Reflections on Stage Automation Since 1988
Anton Woodward
When I began working in stage automation in 1988, it was, in many respects, an unregulated frontier. There were no harmonised safety standards governing stage and production machinery. Every project was effectively bespoke. Control systems, safety architectures, and validation methods varied widely between suppliers and installations. Much depended on the experience and judgement of individual engineers. Systems worked, often impressively, but they relied heavily on competence rather than codified structure.
Looking back, some of it was genuinely unsettling. Not because people were careless. But because the discipline itself had not yet matured. What we lacked was not ingenuity. We lacked a framework. When everything was bespoke, in the late 1980s and early 1990s, each installation felt like a prototype. Safety philosophy was inconsistent. Redundancy strategies were not standardised. Risk assessments were often narrative rather than analytical. Documentation varied considerably. Much depended on “what we did last time.” As automation became more ambitious and more widely adopted, the limitations of that approach became increasingly clear, particularly as control systems grew more sophisticated and software became integral to operation. The dominant question in those days was: Can we make it move? Over time, that evolved into a more important question: Can we justify it moving? That shift marked the beginning of real maturity.
The Move Toward Standards
The development of CEN CWA 15902-1:2008, and its subsequent ratification as BS EN 17206:2020, represented a significant turning point. I was involved in the working party that developed the earlier framework. One of the central challenges was achieving balance. There was understandable pressure to adopt highly prescriptive, industrial-style regulatory models. At the same time, theatre operates in varied environments, historic venues, touring productions, temporary installations, often under tight financial constraints. Over-regulation would have risked making automation economically unsustainable for many venues. Under-regulation would have left inconsistency and exposure to risk unresolved. The task was to establish proportionate safety: rigorous, defensible, and implementable across the industry. In my view, BS EN 17206:2020 achieved that balance. It provided a structured framework for risk assessment, safety functions, and responsibility allocation without making compliance impractical.

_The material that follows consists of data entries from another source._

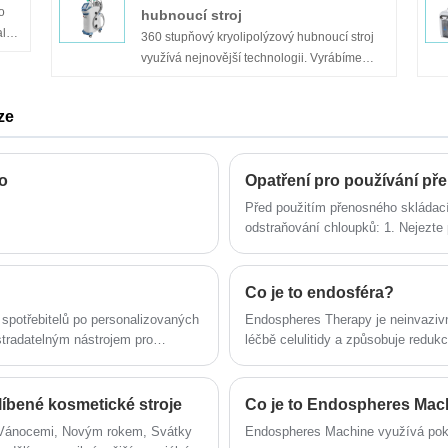
cena je nižší než 2000 USD.
ního
o
hubnoucí stroj
lů.
360 stupňový kryolipolýzový hubnoucí stroj
oj
ké
využívá nejnovější technologii. Vyrábíme
terá
všechny druhy přenosných a vertikálních
strojů na hubnutí kryolipolýzy 360 stupňů.
ze
Vertikální verze má oproti přenosné verzi o
a
dvě madla CRYO více. 360stupňový
kryolipolýzový hubnoucí stroj může
eo
poskytnout lepší výsledky ošetření a lepší
pocit z ošetření ve srovnání s tradičními stroji
Před použitím přenosného skládací
CRYO.
odstraňování chloupků: 1. Nejezte p
řepka, hořčice atd.), abyste přede
kondenzát, gel z aloe vera atd. T
Co je to endosféra?
spotřebitelů po personalizovaných
Endospheres Therapy je neinvazivn
tradatelným nástrojem pro
léčbě celulitidy a způsobuje redukc
i maloobchodní kosmetické
íbené kosmetické stroje
Co je to Endospheres Mac
s Vánocemi, Novým rokem, Svátky
Endospheres Machine využívá pokr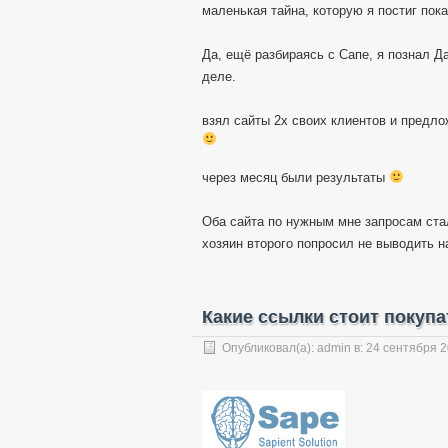
маленькая тайна, которую я постиг пок
Да, ещё разбираясь с Сапе, я познал Д
деле.
взял сайты 2х своих клиентов и предло
через месяц были результаты
Оба сайта по нужным мне запросам стал
хозяин второго попросил не выводить н
Какие ссылки стоит покупа
Опубликовал(а):
admin
в:
24 сентября 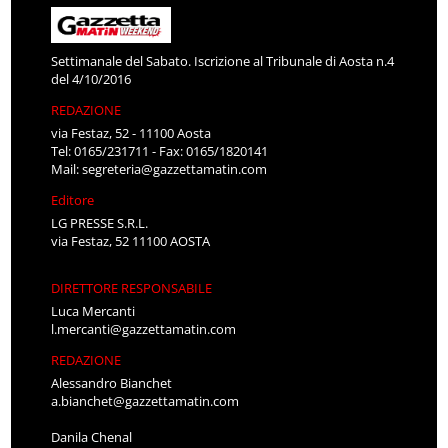
Settimanale del Sabato. Iscrizione al Tribunale di Aosta n.4
del 4/10/2016
REDAZIONE
via Festaz, 52 - 11100 Aosta
Tel: 0165/231711 - Fax: 0165/1820141
Mail:
segreteria@gazzettamatin.com
Editore
LG PRESSE S.R.L.
via Festaz, 52 11100 AOSTA
DIRETTORE RESPONSABILE
Luca Mercanti
l.mercanti@gazzettamatin.com
REDAZIONE
Alessandro Bianchet
a.bianchet@gazzettamatin.com
Danila Chenal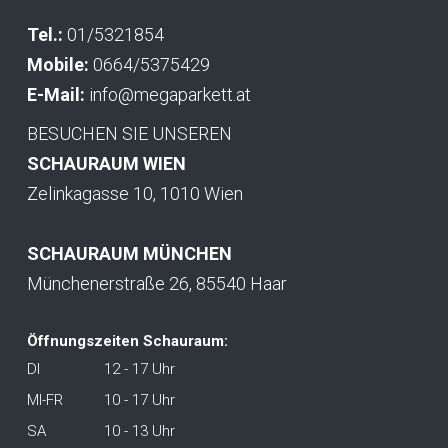
Tel.:
01/5321854
Mobile:
0664/5375429
E-Mail:
info@megaparkett.at
BESUCHEN SIE UNSEREN
SCHAURAUM WIEN
Zelinkagasse 10, 1010 Wien
SCHAURAUM MÜNCHEN
Münchenerstraße 26, 85540 Haar
Öffnungszeiten Schauraum:
DI
12 - 17 Uhr
MI-FR
10 - 17 Uhr
SA
10 - 13 Uhr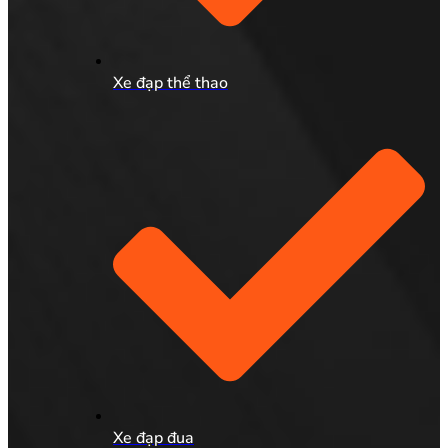
Xe đạp thể thao
Xe đạp đua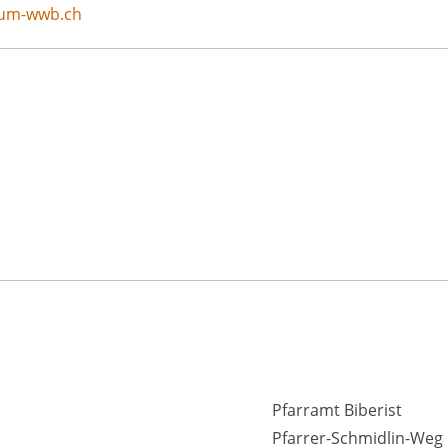
raum-wwb.ch
Pfarramt Biberist
Pfarrer-Schmidlin-Weg 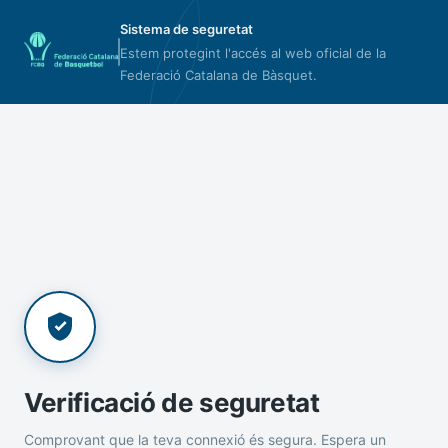
Sistema de seguretat
Estem protegint l'accés al web oficial de la
Federació Catalana de Bàsquet.
Verificació de seguretat
Comprovant que la teva connexió és segura. Espera un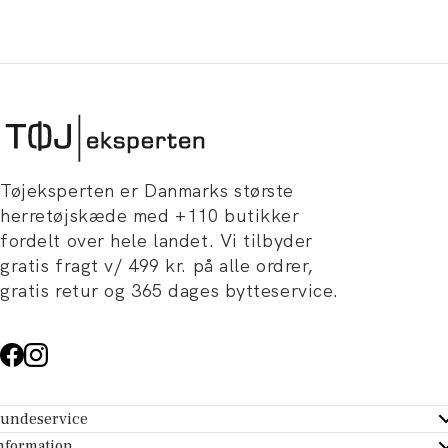
Tøjeksperten er Danmarks største
herretøjskæde med +110 butikker
fordelt over hele landet. Vi tilbyder
gratis fragt v/ 499 kr. på alle ordrer,
gratis retur og 365 dages bytteservice.
undeservice
ndeservice - Hjælpecenter
nformation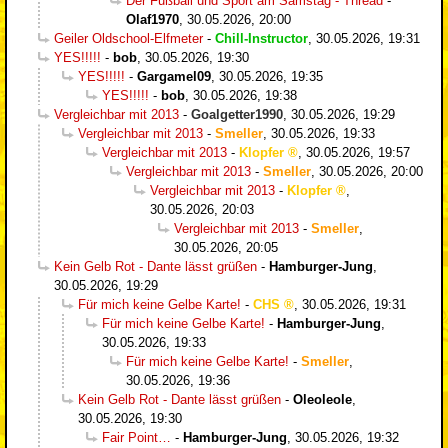
Der Fußball und Sport am Samstag - Thread
-
Olaf1970
,
30.05.2026, 20:00
Geiler Oldschool-Elfmeter
-
Chill-Instructor
,
30.05.2026, 19:31
YES!!!!!
-
bob
,
30.05.2026, 19:30
YES!!!!!
-
Gargamel09
,
30.05.2026, 19:35
YES!!!!!
-
bob
,
30.05.2026, 19:38
Vergleichbar mit 2013
-
Goalgetter1990
,
30.05.2026, 19:29
Vergleichbar mit 2013
-
Smeller
,
30.05.2026, 19:33
Vergleichbar mit 2013
-
Klopfer
,
30.05.2026, 19:57
Vergleichbar mit 2013
-
Smeller
,
30.05.2026, 20:00
Vergleichbar mit 2013
-
Klopfer
,
30.05.2026, 20:03
Vergleichbar mit 2013
-
Smeller
,
30.05.2026, 20:05
Kein Gelb Rot - Dante lässt grüßen
-
Hamburger-Jung
,
30.05.2026, 19:29
Für mich keine Gelbe Karte!
-
CHS
,
30.05.2026, 19:31
Für mich keine Gelbe Karte!
-
Hamburger-Jung
,
30.05.2026, 19:33
Für mich keine Gelbe Karte!
-
Smeller
,
30.05.2026, 19:36
Kein Gelb Rot - Dante lässt grüßen
-
Oleoleole
,
30.05.2026, 19:30
Fair Point…
-
Hamburger-Jung
,
30.05.2026, 19:32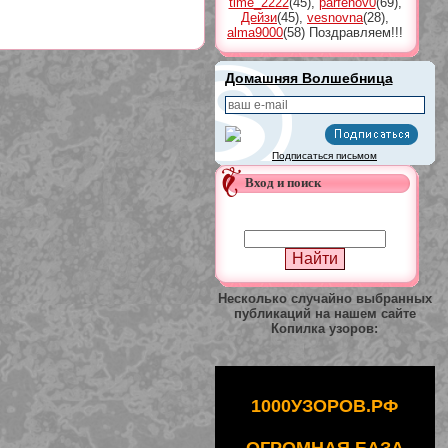
time_2222
(45)
,
parfenov0
(69)
,
Дейзи
(45)
,
vesnovna
(28)
,
alma9000
(58)
Поздравляем!!!
Домашняя Волшебница
Подписаться письмом
Вход и поиск
Несколько случайно выбранных
публикаций на нашем сайте
Копилка узоров:
1000УЗОРОВ.РФ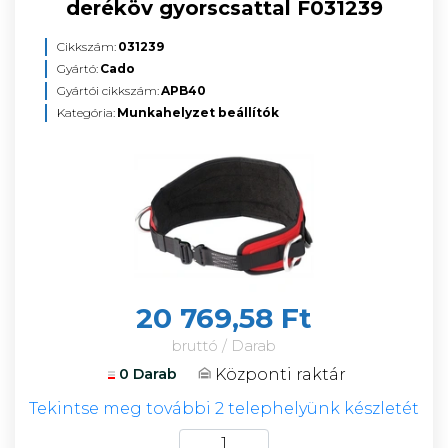
deréköv gyorscsattal F031239
Cikkszám:
031239
Gyártó:
Cado
Gyártói cikkszám:
APB40
Kategória:
Munkahelyzet beállítók
20 769,58 Ft
bruttó / Darab
Központi raktár
0 Darab
Tekintse meg további 2 telephelyünk készletét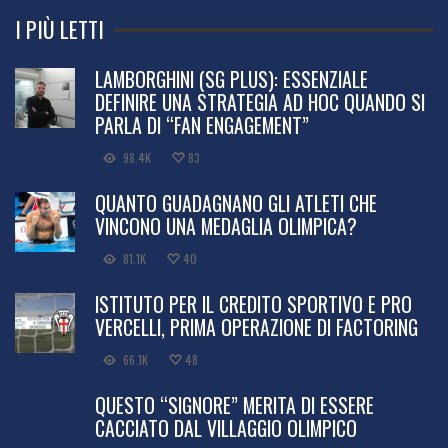
I PIÙ LETTI
LAMBORGHINI (SG PLUS): ESSENZIALE
DEFINIRE UNA STRATEGIA AD HOC QUANDO SI
PARLA DI “FAN ENGAGEMENT”
98.4K
83
QUANTO GUADAGNANO GLI ATLETI CHE
VINCONO UNA MEDAGLIA OLIMPICA?
81.1K
40
ISTITUTO PER IL CREDITO SPORTIVO E PRO
VERCELLI, PRIMA OPERAZIONE DI FACTORING
66.1K
48
QUESTO “SIGNORE” MERITA DI ESSERE
CACCIATO DAL VILLAGGIO OLIMPICO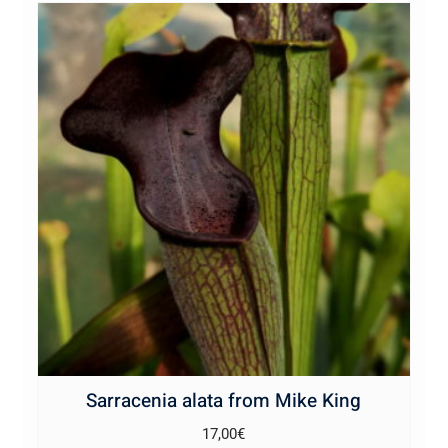
Sarracenia alata from Mike King
17,00
€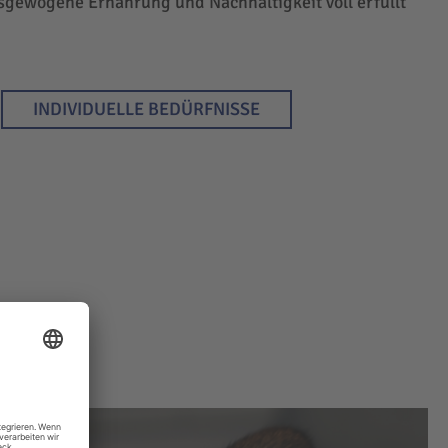
sgewogene Ernährung und Nachhaltigkeit voll erfüllt
INDIVIDUELLE BEDÜRFNISSE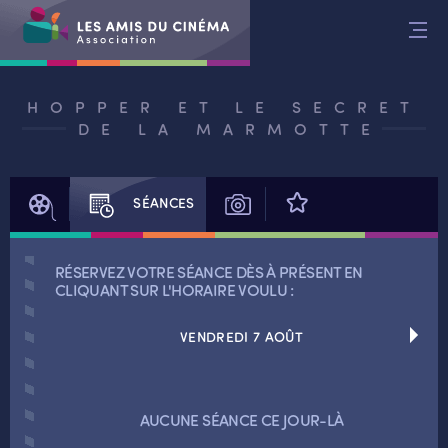
Aller
au
contenu
HOPPER ET LE SECRET
DE LA MARMOTTE
FILM
SÉANCES
PHOTOS
AVIS
RÉSERVEZ VOTRE SÉANCE DÈS À PRÉSENT EN
CLIQUANT SUR L'HORAIRE VOULU :
VENDREDI 7 AOÛT
RETOUR
RETOUR
AUCUNE SÉANCE CE JOUR-LÀ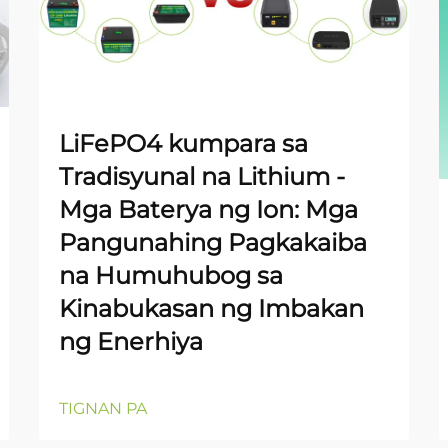
LiFePO4 kumpara sa
Tradisyunal na Lithium -
Mga Baterya ng Ion: Mga
Pangunahing Pagkakaiba
na Humuhubog sa
Kinabukasan ng Imbakan
ng Enerhiya
TIGNAN PA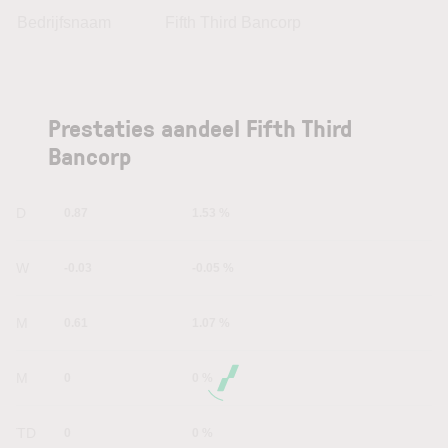
Bedrijfsnaam
Fifth Third Bancorp
Prestaties aandeel Fifth Third
Bancorp
1D
0.87
1.53 %
1W
-0.03
-0.05 %
1M
0.61
1.07 %
6M
0
0 %
YTD
0
0 %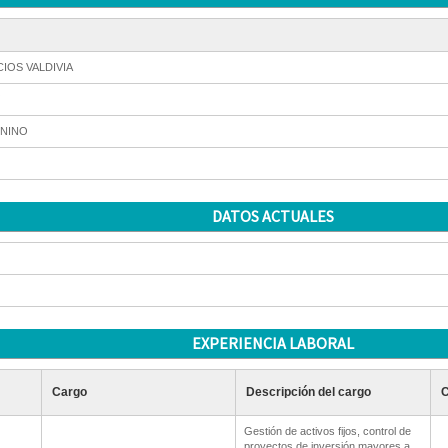
CIOS VALDIVIA
NINO
DATOS ACTUALES
EXPERIENCIA LABORAL
Cargo
Descripción del cargo
C
Gestión de activos fijos, control de
proyectos de inversión mayores a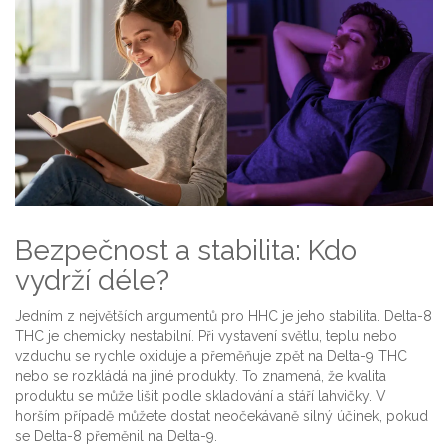
Bezpečnost a stabilita: Kdo
vydrží déle?
Jedním z největších argumentů pro HHC je jeho stabilita. Delta-8
THC je chemicky nestabilní. Při vystavení světlu, teplu nebo
vzduchu se rychle oxiduje a přeměňuje zpět na Delta-9 THC
nebo se rozkládá na jiné produkty. To znamená, že kvalita
produktu se může lišit podle skladování a stáří lahvičky. V
horším případě můžete dostat neočekávaně silný účinek, pokud
se Delta-8 přeměnil na Delta-9.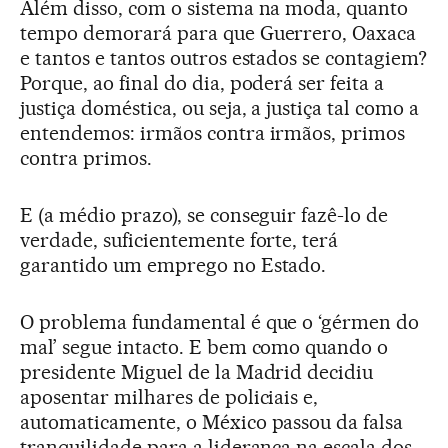
Além disso, com o sistema na moda, quanto
tempo demorará para que Guerrero, Oaxaca
e tantos e tantos outros estados se contagiem?
Porque, ao final do dia, poderá ser feita a
justiça doméstica, ou seja, a justiça tal como a
entendemos: irmãos contra irmãos, primos
contra primos.
E (a médio prazo), se conseguir fazê-lo de
verdade, suficientemente forte, terá
garantido um emprego no Estado.
O problema fundamental é que o ‘gérmen do
mal’ segue intacto. E bem como quando o
presidente Miguel de la Madrid decidiu
aposentar milhares de policiais e,
automaticamente, o México passou da falsa
tranquilidade para a liderança na escala dos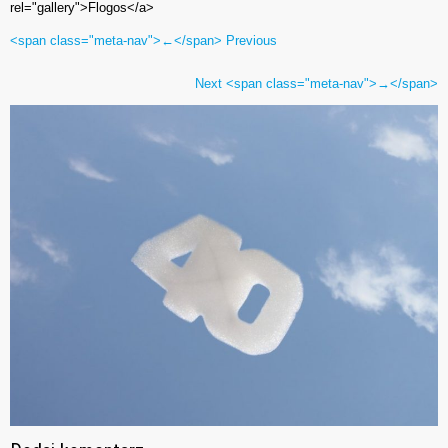
rel="gallery">Flogos</a>
<span class="meta-nav">←</span> Previous
Next <span class="meta-nav">→</span>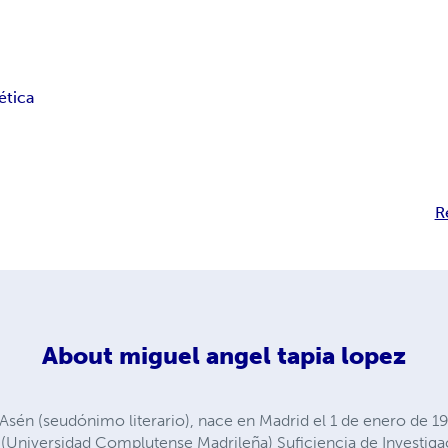
ética
R
About
miguel angel tapia lopez
Asén (seudónimo literario), nace en Madrid el 1 de enero de 19
 (Universidad Complutense Madrileña) Suficiencia de Investiga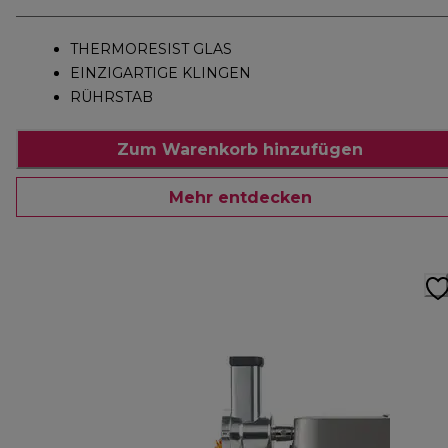
THERMORESIST GLAS
EINZIGARTIGE KLINGEN
RÜHRSTAB
Zum Warenkorb hinzufügen
Mehr entdecken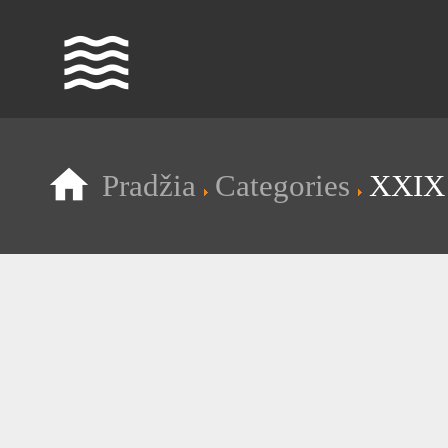
waves
Pradžia
Categories
XXIX 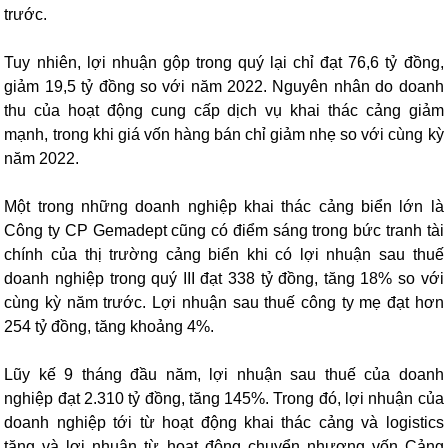
trước.
Tuy nhiên, lợi nhuận gộp trong quý lại chỉ đạt 76,6 tỷ đồng,
giảm 19,5 tỷ đồng so với năm 2022. Nguyên nhân do doanh
thu của hoạt động cung cấp dịch vụ khai thác cảng giảm
mạnh, trong khi giá vốn hàng bán chỉ giảm nhẹ so với cùng kỳ
năm 2022.
Một trong những doanh nghiệp khai thác cảng biển lớn là
Công ty CP Gemadept cũng có điểm sáng trong bức tranh tài
chính của thị trường cảng biển khi có lợi nhuận sau thuế
doanh nghiệp trong quý III đạt 338 tỷ đồng, tăng 18% so với
cùng kỳ năm trước. Lợi nhuận sau thuế công ty mẹ đạt hơn
254 tỷ đồng, tăng khoảng 4%.
Lũy kế 9 tháng đầu năm, lợi nhuận sau thuế của doanh
nghiệp đạt 2.310 tỷ đồng, tăng 145%. Trong đó, lợi nhuận của
doanh nghiệp tới từ hoạt động khai thác cảng và logistics
tăng và lợi nhuận từ hoạt động chuyển nhượng vốn Cảng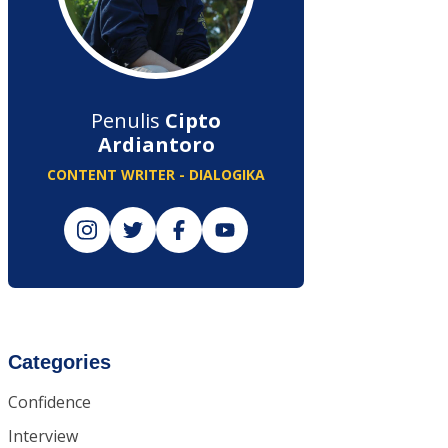
Penulis
Cipto
Ardiantoro
CONTENT WRITER - DIALOGIKA
Categories
Confidence
Interview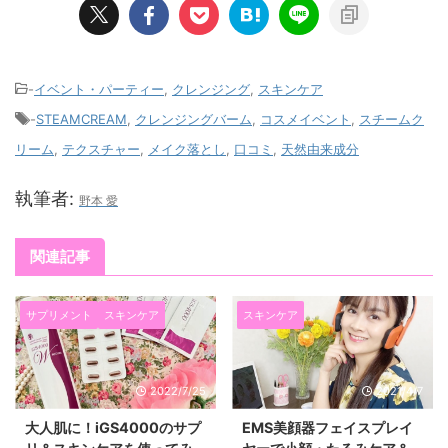
-
イベント・パーティー
,
クレンジング
,
スキンケア
-
STEAMCREAM
,
クレンジングバーム
,
コスメイベント
,
スチームク
リーム
,
テクスチャー
,
メイク落とし
,
口コミ
,
天然由来成分
執筆者:
野本 愛
関連記事
サプリメント
スキンケア
スキンケア
2022/7/25
2021/4/7
大人肌に！iGS4000のサプ
EMS美顔器フェイスプレイ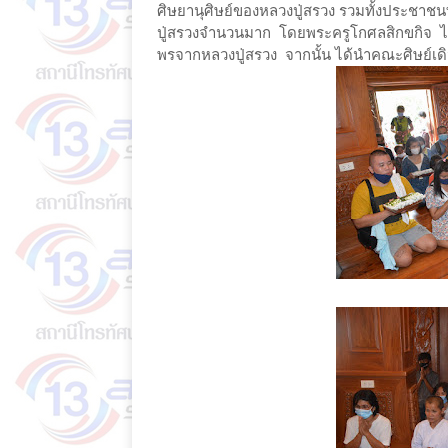
ศิษยานุศิษย์ของหลวงปู่สรวง รวมทั้งประชาช
ปู่สรวงจำนวนมาก โดยพระครูโกศลสิกขกิจ ไ
พรจากหลวงปู่สรวง จากนั้น ได้นำคณะศิษย์เด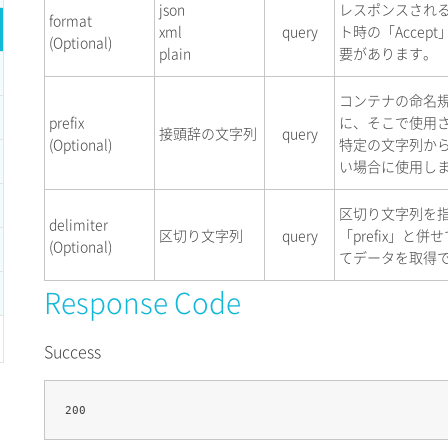
json
レスポンスされ
format
xml
query
ト時の「Acce
(Optional)
plain
要があります。
コンテナの命名
prefix
に、そこで使用
接頭辞の文字列
query
(Optional)
特定の文字列か
い場合に使用し
区切り文字列を
delimiter
区切り文字列
query
「prefix」
(Optional)
てデータを取得
Response Code
Success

Increasing Complexity — and Growing Discipline
Control systems today are far more complex than those of the late 1980s. Distributed architectures, networked drives, integrated safety protocols, and significant software abstraction are now routine. In many technical fields, increasing complexity outpaces safety thinking. In stage automation, safety philosophy has largely kept pace. Structured risk assessment is now expected. Safety-related control functions are defined and validated. Documentation is regarded as an engineering tool rather than an administrative burden. Responsibility is clearer. The discipline matured alongside the technology.
The Disappearance of the “Scary” Practices
There were practices thirty years ago that would not be acceptable today. Not because engineers lacked integrity, but because there was no shared baseline defining acceptable risk. Those practices have largely disappeared. Dual-channel safety systems, formal validation processes, and compliance with BS EN 17206:2020 are now considered routine. Engineers entering the industry today understandably regard this as normal. It wasn’t always so. That normality is a sign of genuine progress.
Making Automation Normal
When I founded AVW in 1996, my aim was not simply to build larger systems, but to make automation more accessible, to move it beyond exceptional, high-budget productions and into a broader range of venues. That goal depended on sustainability. Safety frameworks must be robust, but they must also be proportionate. If regulation becomes impractical, it does not improve safety; it simply discourages responsible implementation. The maturation of standards has allowed automation to become a trusted and expected part of stage infrastructure rather than an experimental addition.
A Thought for the Next Generation
Engineers entering stage automation today inherit a structured and defensible environment. Standards were not inevitable. Proportionality was debated. The alignment between technical complexity and safety philosophy required sustained effort across the industry. The frameworks in place today allow creativity to flourish safely. They should not be viewed as bureaucracy, but as the foundation that enables ambition.
Final Reflection
Since 1988, I have seen stage automation evolve from bespoke, experience-led practice into a structured, standards-based engineering discipline. If today’s environment feels stable and predictable, that is not accidental. It is the result of three decades of collective effort to replace improvisation with accountability. That progress is something the industry should quietly value and continue to protect.